A large part of what made Out 1 such a compelling, mesmerizing experience was the fact that I saw it in a theater and with other people. Watching such a film of notorious duration in a place where I couldn’t just get up or pull up another screen helps, certainly for every film but especially one of this kind. Leaving aside the fact that the two and a half hours of Evolution of a Filipino Family didn’t impress me nearly as much as the first episode of Out 1, I feel that the meditative pace of Evolution would have played significantly better in a theater where the rewind button was not an option.
The rewind button, however, helped little when it came to the surprisingly convoluted plot. Neither the Boyhood-esque portrait from Robert Koehler’s review at TIFF nor the non-linear style I had read from someone online, it is instead two parallel storylines, roughly speaking, a fact gleaned later on after I had taken numerous breaks and rewinds in an attempt to figure out the plot. Out 1 offers numerous pleasures aside from its relatively inconsequential plot, but the contours that I found most informed Evolution seemed fragmented. If I had gotten further, and been more in tune with Lav Diaz’s elongated rhythm, then things could have been different, but as is…
It must also be mentioned that Diaz’s style seemed rather different from expected.
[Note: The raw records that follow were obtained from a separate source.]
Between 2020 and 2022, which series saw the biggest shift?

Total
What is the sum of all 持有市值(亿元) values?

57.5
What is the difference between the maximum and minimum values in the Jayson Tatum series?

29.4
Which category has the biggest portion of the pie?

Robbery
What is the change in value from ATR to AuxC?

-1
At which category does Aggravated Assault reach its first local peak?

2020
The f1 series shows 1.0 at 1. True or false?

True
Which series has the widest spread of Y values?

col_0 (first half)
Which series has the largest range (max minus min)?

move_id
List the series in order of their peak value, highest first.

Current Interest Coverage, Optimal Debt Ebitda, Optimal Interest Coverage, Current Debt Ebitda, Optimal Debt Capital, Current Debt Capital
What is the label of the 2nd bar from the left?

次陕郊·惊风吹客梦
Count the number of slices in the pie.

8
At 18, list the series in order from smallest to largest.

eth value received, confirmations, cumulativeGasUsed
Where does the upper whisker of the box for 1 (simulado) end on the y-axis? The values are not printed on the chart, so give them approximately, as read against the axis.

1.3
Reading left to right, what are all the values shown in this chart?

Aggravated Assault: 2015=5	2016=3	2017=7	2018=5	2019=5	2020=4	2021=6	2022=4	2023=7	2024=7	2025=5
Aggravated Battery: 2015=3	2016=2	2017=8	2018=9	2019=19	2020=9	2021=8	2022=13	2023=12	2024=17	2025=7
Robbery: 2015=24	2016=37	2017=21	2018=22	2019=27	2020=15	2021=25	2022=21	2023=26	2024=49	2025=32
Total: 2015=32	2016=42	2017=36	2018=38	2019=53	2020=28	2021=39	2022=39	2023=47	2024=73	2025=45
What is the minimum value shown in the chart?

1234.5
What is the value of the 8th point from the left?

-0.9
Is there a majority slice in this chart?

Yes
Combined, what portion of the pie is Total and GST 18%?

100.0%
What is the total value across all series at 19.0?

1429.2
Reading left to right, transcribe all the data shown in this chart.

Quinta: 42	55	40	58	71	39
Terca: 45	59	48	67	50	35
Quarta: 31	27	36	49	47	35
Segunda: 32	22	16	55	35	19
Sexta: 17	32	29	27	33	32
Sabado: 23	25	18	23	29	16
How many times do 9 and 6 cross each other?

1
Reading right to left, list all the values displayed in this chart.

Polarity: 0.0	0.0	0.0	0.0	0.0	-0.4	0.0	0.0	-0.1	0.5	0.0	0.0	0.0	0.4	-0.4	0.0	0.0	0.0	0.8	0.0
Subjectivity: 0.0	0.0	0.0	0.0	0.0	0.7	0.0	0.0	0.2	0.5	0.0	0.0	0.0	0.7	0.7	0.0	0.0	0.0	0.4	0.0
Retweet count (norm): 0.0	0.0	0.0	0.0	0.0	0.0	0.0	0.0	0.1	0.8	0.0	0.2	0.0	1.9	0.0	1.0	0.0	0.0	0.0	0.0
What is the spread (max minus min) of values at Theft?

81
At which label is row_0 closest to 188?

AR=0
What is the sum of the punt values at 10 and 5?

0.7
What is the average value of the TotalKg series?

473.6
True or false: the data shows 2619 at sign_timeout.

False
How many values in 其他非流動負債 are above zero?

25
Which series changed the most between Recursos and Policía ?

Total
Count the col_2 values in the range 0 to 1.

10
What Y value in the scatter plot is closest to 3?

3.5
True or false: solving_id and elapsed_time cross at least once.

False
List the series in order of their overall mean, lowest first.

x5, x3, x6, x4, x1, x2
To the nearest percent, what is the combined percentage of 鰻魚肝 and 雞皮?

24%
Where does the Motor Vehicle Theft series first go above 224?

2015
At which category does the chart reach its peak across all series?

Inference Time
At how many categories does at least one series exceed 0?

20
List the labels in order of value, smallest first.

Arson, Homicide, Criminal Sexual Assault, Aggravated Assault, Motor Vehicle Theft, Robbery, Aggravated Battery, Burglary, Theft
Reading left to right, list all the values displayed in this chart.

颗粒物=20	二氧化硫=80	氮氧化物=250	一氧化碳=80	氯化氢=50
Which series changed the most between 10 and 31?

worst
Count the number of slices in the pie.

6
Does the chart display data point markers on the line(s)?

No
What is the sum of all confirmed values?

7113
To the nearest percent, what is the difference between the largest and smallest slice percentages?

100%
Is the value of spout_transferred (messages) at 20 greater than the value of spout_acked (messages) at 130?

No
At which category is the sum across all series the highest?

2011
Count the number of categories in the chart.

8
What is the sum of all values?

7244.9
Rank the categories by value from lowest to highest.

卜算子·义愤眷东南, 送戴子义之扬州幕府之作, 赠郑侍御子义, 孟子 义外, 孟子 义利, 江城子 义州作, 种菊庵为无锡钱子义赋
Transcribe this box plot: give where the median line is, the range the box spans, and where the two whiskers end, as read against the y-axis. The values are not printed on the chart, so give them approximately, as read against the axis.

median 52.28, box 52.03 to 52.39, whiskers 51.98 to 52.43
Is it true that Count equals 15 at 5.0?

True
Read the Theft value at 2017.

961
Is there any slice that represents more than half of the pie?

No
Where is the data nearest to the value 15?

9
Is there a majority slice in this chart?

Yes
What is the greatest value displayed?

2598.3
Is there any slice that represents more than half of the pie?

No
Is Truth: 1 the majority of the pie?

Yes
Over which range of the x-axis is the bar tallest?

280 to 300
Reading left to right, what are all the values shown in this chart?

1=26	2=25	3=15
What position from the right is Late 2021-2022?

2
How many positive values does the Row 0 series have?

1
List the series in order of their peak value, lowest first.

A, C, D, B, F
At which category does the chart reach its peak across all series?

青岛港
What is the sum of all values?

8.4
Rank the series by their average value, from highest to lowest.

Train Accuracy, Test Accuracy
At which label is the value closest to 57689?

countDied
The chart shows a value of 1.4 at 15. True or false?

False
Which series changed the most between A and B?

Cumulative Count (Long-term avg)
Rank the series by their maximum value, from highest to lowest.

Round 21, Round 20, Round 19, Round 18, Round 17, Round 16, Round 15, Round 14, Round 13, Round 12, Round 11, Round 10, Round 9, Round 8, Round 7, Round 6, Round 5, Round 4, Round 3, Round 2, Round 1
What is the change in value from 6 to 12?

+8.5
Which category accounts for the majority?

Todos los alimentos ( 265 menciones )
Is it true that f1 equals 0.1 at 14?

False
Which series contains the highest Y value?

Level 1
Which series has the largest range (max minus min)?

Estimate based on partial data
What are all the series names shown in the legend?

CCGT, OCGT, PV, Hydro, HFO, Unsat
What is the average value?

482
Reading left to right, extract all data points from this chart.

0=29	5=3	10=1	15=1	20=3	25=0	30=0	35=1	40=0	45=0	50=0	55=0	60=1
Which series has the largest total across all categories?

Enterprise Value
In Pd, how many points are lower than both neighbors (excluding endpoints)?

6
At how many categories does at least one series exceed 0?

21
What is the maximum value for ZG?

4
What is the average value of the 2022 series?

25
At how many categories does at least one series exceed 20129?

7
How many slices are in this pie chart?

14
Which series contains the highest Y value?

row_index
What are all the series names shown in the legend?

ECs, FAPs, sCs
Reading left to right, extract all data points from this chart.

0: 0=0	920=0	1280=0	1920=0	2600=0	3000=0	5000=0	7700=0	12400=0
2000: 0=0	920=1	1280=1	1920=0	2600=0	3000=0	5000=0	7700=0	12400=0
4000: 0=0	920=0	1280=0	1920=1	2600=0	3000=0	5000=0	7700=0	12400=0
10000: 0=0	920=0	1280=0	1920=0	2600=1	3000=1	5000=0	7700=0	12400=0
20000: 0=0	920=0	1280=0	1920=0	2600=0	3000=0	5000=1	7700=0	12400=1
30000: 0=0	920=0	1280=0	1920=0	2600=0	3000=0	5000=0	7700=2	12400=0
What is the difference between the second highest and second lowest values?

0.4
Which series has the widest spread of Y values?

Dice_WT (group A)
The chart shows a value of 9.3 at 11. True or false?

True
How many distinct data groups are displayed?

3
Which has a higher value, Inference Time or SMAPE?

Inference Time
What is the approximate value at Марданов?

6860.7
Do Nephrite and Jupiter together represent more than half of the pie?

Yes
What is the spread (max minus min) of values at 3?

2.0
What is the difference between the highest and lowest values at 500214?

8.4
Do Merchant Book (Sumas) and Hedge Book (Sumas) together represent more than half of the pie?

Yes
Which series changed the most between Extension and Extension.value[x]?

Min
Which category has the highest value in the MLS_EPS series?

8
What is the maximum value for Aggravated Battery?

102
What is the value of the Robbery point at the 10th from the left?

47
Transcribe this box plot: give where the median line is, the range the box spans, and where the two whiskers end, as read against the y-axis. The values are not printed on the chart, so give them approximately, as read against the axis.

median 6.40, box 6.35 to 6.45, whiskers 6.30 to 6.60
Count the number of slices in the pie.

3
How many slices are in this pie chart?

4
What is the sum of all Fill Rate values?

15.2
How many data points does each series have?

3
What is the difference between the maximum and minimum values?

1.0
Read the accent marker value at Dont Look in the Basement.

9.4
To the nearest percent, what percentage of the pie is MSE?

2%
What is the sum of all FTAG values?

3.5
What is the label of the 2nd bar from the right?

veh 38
Though in the first half hour there are some long takes of landscape and people moving through it similar to that of Weerasethakul (in my limited experience) much of the film proceeds in a rather uninhibited vein: the shooting style is the same but the comment is filled with violence and intimations of the surrounding world, along with those rather odd radio stories; whether they are meant to echo the narrative or not seemed inconclusive.